## Page excerpt
Ebooks Asked by Ondrej Janacek on September 26, 2021
I have many technical PDF ebooks where there are no chapters (no clickable table of contents or other means for quick navigation through a document) and therefore it’s really painful to search for information without full-text search. How could I create them? I would like to just take a PDF book and generate exact structure of chapters and subchapters, like:
Well, you could always buy a copy of Adobe Acrobat, which is actually designed solely for the purpose of creating and editing PDF files.
Or you could import the file into Calibre, convert it to ePub format, edit the ePub to add the table of contents, then convert it back to PDF.
There are other free tools for working with PDF directly. If you do a Google search, you would find this page which lists several free tools for editing or modifying PDF in various ways.
Correct answer by Donald.McLean on September 26, 2021
The best solution I found:
https://wiki.gnome.org/Attic/PdfMod
Extract:
You can reorder, rotate, and remove pages, export images from a document, edit the title, subject, author, and keywords, and combine documents via drag and drop.
It also allow to modify and/or create the Table of content.
Answered by Dieudo on September 26, 2021
I wrote an open source command line toolset called pdf.tocgen just for doing this. It uses the embedded font attributes and position information of headings to generate a table of contents automatically.

## Stored records
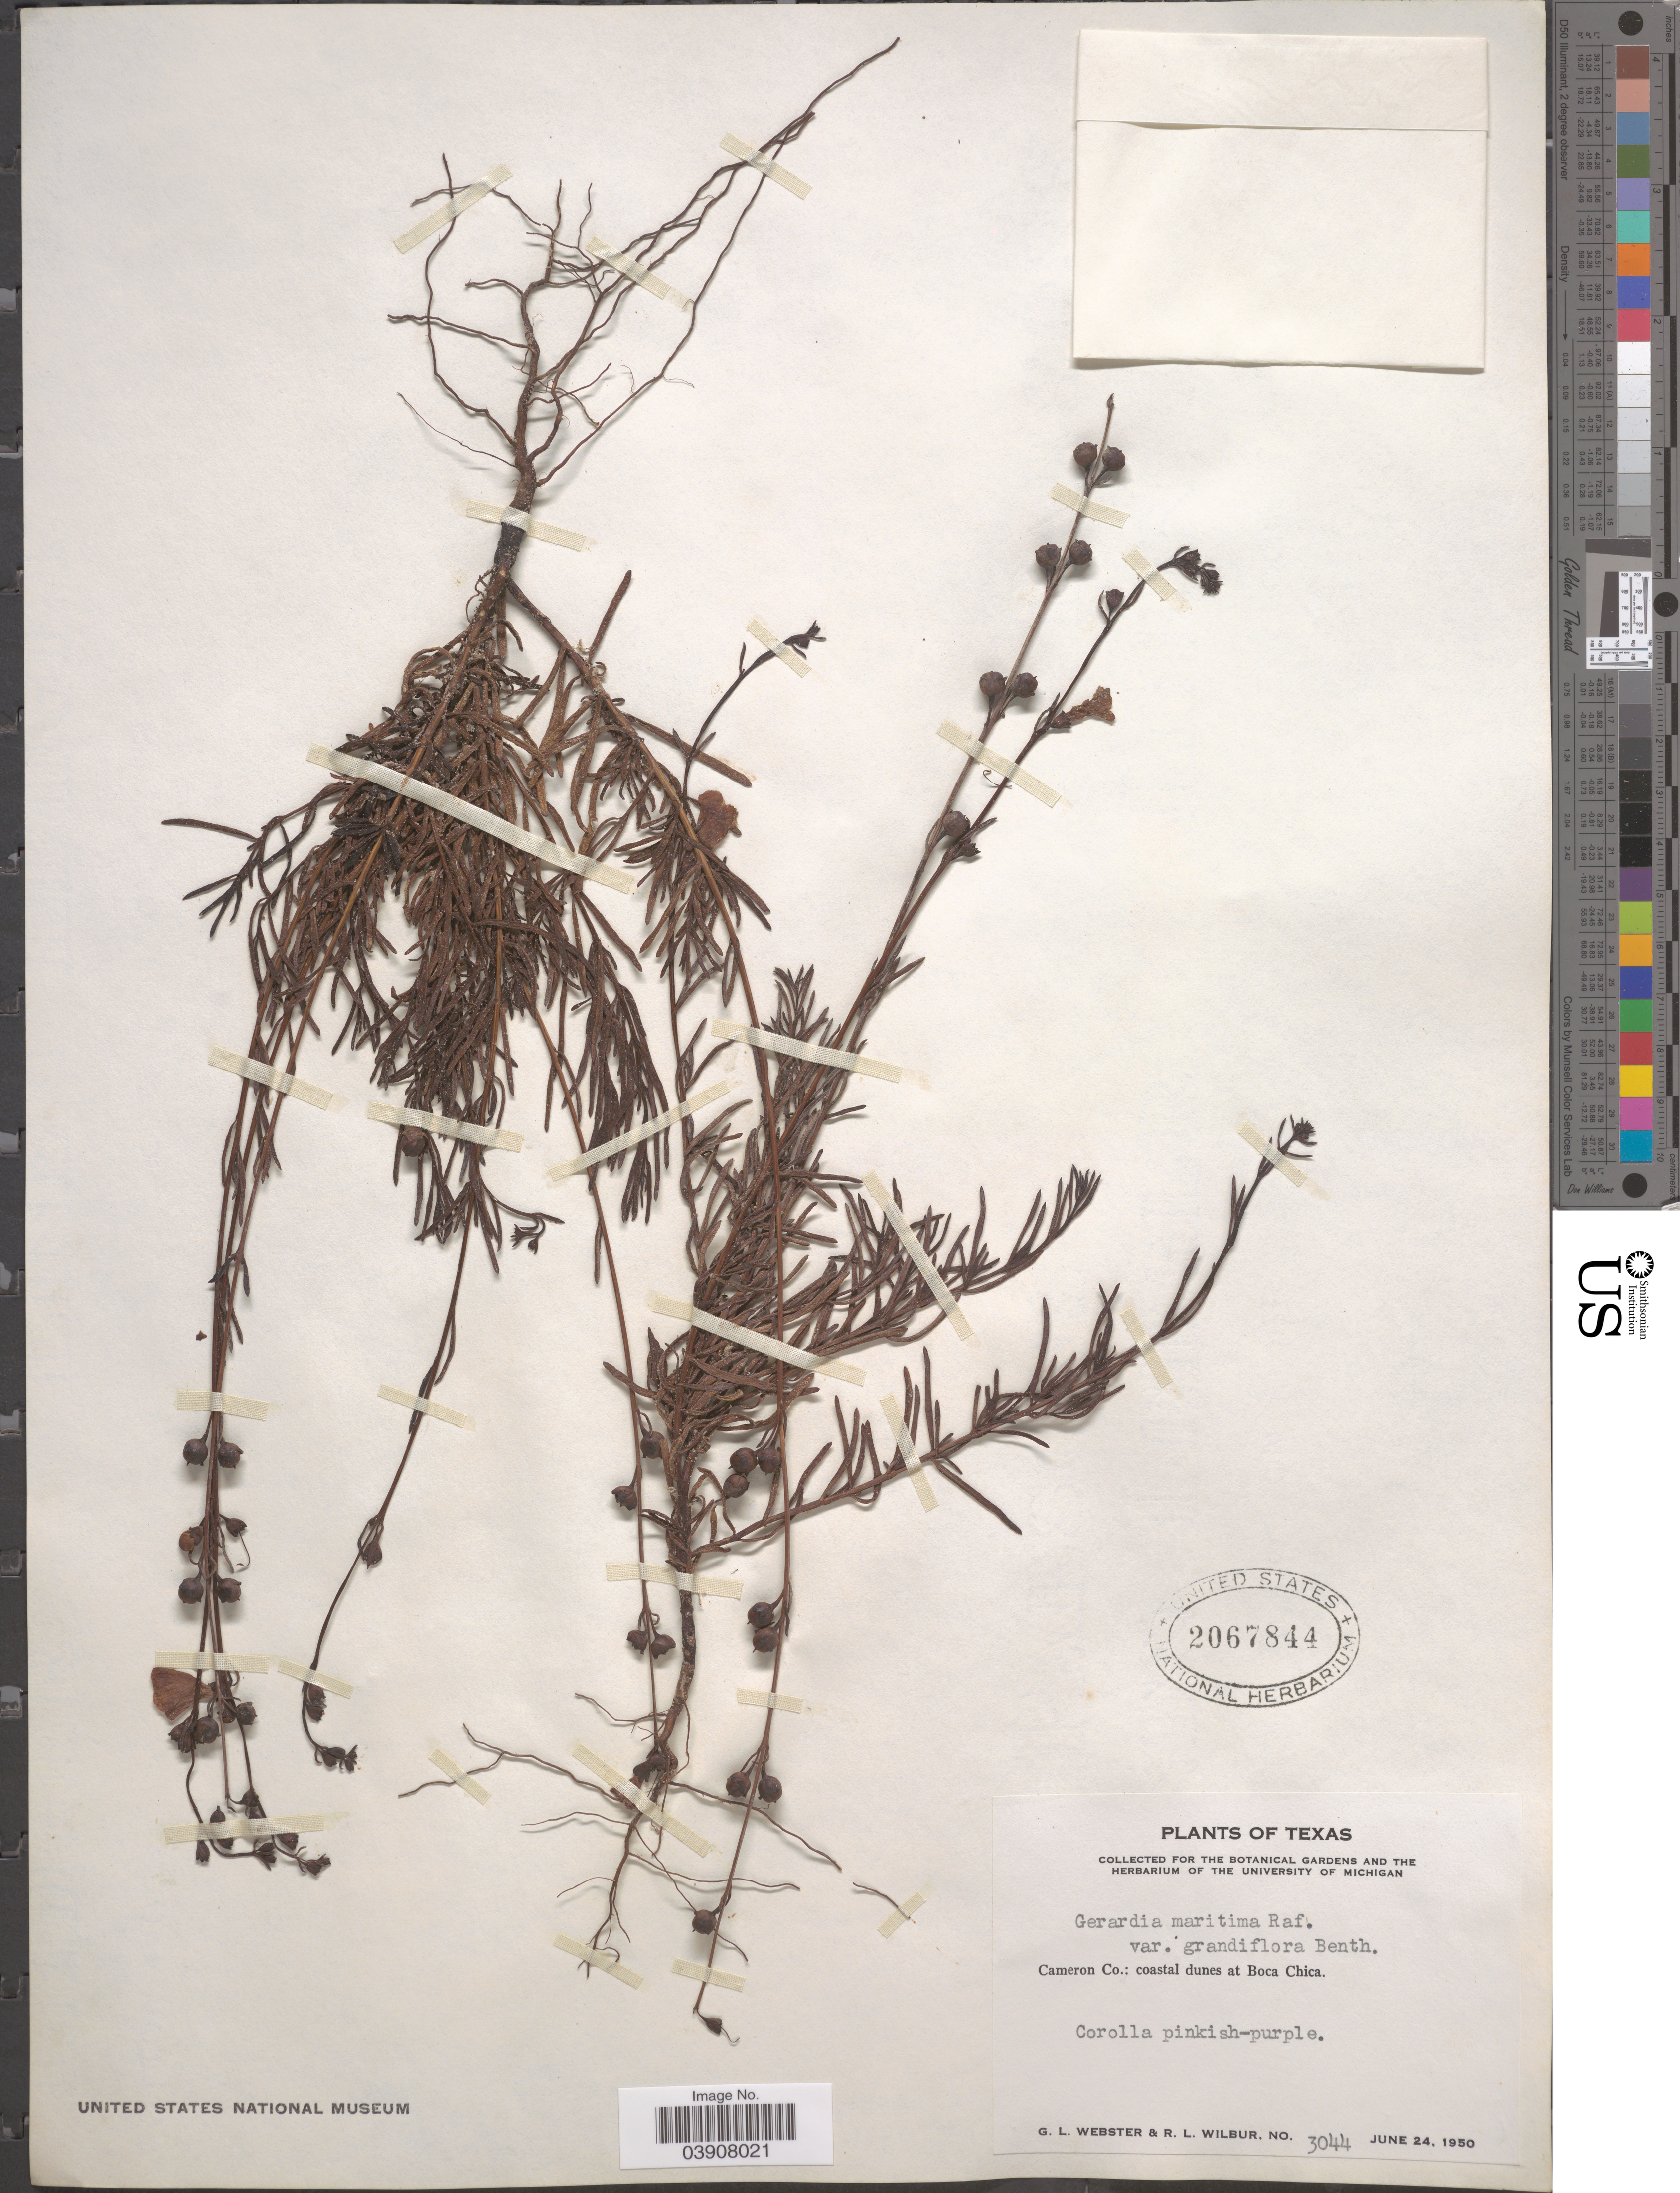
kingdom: Plantae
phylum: Tracheophyta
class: Magnoliopsida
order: Lamiales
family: Orobanchaceae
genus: Agalinis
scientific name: Agalinis maritima var. grandiflora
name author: (Benth.) Pennell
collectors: G. L. Webster & R. L. Wilbur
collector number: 3044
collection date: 1950-06-24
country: United States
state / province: Texas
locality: Cameron Co.: coastal dunes at Boca Chica.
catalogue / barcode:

## Directive
Reproduce, word for word, the passage of the thread on adding chapters to PDF ebooks starting at "Ebooks Asked by" and ending at "in various ways.".

## Task response
Ebooks Asked by Ondrej Janacek on September 26, 2021
I have many technical PDF ebooks where there are no chapters (no clickable table of contents or other means for quick navigation through a document) and therefore it’s really painful to search for information without full-text search. How could I create them? I would like to just take a PDF book and generate exact structure of chapters and subchapters, like:
Well, you could always buy a copy of Adobe Acrobat, which is actually designed solely for the purpose of creating and editing PDF files.
Or you could import the file into Calibre, convert it to ePub format, edit the ePub to add the table of contents, then convert it back to PDF.
There are other free tools for working with PDF directly. If you do a Google search, you would find this page which lists several free tools for editing or modifying PDF in various ways.